Aim:
Please set out every line of the material below as a numbered list, leaving out any blank lines.

:: Material provided

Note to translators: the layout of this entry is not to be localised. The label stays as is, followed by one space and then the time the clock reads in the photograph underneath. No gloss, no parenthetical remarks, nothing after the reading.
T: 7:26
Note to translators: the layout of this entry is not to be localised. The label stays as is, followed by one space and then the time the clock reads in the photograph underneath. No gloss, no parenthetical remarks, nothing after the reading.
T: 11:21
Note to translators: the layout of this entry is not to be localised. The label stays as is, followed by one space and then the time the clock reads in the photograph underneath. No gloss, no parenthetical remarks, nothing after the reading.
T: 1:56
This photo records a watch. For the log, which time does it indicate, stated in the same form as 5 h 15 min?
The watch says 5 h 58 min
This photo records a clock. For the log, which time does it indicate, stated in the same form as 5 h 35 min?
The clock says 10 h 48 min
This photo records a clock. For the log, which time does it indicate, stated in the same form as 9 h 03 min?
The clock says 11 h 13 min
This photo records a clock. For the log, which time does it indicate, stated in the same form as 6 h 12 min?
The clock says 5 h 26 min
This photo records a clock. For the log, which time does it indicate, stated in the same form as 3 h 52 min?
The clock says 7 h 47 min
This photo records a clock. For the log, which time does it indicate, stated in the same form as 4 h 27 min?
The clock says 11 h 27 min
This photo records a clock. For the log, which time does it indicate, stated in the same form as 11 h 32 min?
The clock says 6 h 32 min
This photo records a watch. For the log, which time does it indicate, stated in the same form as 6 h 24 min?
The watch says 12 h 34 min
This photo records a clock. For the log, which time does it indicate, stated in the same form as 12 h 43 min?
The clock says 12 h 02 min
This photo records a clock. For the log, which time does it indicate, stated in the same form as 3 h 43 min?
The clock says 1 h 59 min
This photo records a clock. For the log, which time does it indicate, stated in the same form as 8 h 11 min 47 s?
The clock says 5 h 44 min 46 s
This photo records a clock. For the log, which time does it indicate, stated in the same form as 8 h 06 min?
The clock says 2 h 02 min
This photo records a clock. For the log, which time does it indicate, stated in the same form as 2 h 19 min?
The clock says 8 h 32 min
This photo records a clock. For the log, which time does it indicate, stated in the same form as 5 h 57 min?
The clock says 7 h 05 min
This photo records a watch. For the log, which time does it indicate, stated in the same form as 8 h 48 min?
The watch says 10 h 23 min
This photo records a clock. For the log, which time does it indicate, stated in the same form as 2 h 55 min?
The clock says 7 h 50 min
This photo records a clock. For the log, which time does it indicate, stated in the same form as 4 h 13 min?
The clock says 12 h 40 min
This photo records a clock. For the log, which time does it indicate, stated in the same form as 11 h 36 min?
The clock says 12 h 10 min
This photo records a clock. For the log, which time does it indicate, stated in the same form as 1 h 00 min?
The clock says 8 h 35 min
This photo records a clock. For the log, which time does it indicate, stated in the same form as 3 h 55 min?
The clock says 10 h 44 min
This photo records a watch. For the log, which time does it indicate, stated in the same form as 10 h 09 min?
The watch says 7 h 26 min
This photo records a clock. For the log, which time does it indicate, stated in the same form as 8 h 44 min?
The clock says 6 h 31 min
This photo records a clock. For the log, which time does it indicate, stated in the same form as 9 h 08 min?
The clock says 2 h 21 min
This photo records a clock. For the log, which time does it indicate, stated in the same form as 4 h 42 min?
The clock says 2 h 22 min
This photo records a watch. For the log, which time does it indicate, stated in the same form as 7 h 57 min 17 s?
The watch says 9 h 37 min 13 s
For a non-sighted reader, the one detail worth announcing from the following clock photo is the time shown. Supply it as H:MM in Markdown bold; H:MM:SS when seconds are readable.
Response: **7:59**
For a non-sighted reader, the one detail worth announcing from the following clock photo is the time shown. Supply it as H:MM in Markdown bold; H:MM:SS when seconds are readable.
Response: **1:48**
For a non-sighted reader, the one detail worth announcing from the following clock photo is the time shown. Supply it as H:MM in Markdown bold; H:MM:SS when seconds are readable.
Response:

::::

Output for this task:
1. Note to translators: the layout of this entry is not to be localised. The label stays as is, followed by one space and then the time the clock reads in the photograph underneath. No gloss, no parenthetical remarks, nothing after the reading.
2. T: 7:26
3. Note to translators: the layout of this entry is not to be localised. The label stays as is, followed by one space and then the time the clock reads in the photograph underneath. No gloss, no parenthetical remarks, nothing after the reading.
4. T: 11:21
5. Note to translators: the layout of this entry is not to be localised. The label stays as is, followed by one space and then the time the clock reads in the photograph underneath. No gloss, no parenthetical remarks, nothing after the reading.
6. T: 1:56
7. This photo records a watch. For the log, which time does it indicate, stated in the same form as 5 h 15 min?
8. The watch says 5 h 58 min
9. This photo records a clock. For the log, which time does it indicate, stated in the same form as 5 h 35 min?
10. The clock says 10 h 48 min
11. This photo records a clock. For the log, which time does it indicate, stated in the same form as 9 h 03 min?
12. The clock says 11 h 13 min
13. This photo records a clock. For the log, which time does it indicate, stated in the same form as 6 h 12 min?
14. The clock says 5 h 26 min
15. This photo records a clock. For the log, which time does it indicate, stated in the same form as 3 h 52 min?
16. The clock says 7 h 47 min
17. This photo records a clock. For the log, which time does it indicate, stated in the same form as 4 h 27 min?
18. The clock says 11 h 27 min
19. This photo records a clock. For the log, which time does it indicate, stated in the same form as 11 h 32 min?
20. The clock says 6 h 32 min
21. This photo records a watch. For the log, which time does it indicate, stated in the same form as 6 h 24 min?
22. The watch says 12 h 34 min
23. This photo records a clock. For the log, which time does it indicate, stated in the same form as 12 h 43 min?
24. The clock says 12 h 02 min
25. This photo records a clock. For the log, which time does it indicate, stated in the same form as 3 h 43 min?
26. The clock says 1 h 59 min
27. This photo records a clock. For the log, which time does it indicate, stated in the same form as 8 h 11 min 47 s?
28. The clock says 5 h 44 min 46 s
29. This photo records a clock. For the log, which time does it indicate, stated in the same form as 8 h 06 min?
30. The clock says 2 h 02 min
31. This photo records a clock. For the log, which time does it indicate, stated in the same form as 2 h 19 min?
32. The clock says 8 h 32 min
33. This photo records a clock. For the log, which time does it indicate, stated in the same form as 5 h 57 min?
34. The clock says 7 h 05 min
35. This photo records a watch. For the log, which time does it indicate, stated in the same form as 8 h 48 min?
36. The watch says 10 h 23 min
37. This photo records a clock. For the log, which time does it indicate, stated in the same form as 2 h 55 min?
38. The clock says 7 h 50 min
39. This photo records a clock. For the log, which time does it indicate, stated in the same form as 4 h 13 min?
40. The clock says 12 h 40 min
41. This photo records a clock. For the log, which time does it indicate, stated in the same form as 11 h 36 min?
42. The clock says 12 h 10 min
43. This photo records a clock. For the log, which time does it indicate, stated in the same form as 1 h 00 min?
44. The clock says 8 h 35 min
45. This photo records a clock. For the log, which time does it indicate, stated in the same form as 3 h 55 min?
46. The clock says 10 h 44 min
47. This photo records a watch. For the log, which time does it indicate, stated in the same form as 10 h 09 min?
48. The watch says 7 h 26 min
49. This photo records a clock. For the log, which time does it indicate, stated in the same form as 8 h 44 min?
50. The clock says 6 h 31 min
51. This photo records a clock. For the log, which time does it indicate, stated in the same form as 9 h 08 min?
52. The clock says 2 h 21 min
53. This photo records a clock. For the log, which time does it indicate, stated in the same form as 4 h 42 min?
54. The clock says 2 h 22 min
55. This photo records a watch. For the log, which time does it indicate, stated in the same form as 7 h 57 min 17 s?
56. The watch says 9 h 37 min 13 s
57. For a non-sighted reader, the one detail worth announcing from the following clock photo is the time shown. Supply it as H:MM in Markdown bold; H:MM:SS when seconds are readable.
58. Response: **7:59**
59. For a non-sighted reader, the one detail worth announcing from the following clock photo is the time shown. Supply it as H:MM in Markdown bold; H:MM:SS when seconds are readable.
60. Response: **1:48**
61. For a non-sighted reader, the one detail worth announcing from the following clock photo is the time shown. Supply it as H:MM in Markdown bold; H:MM:SS when seconds are readable.
62. Response:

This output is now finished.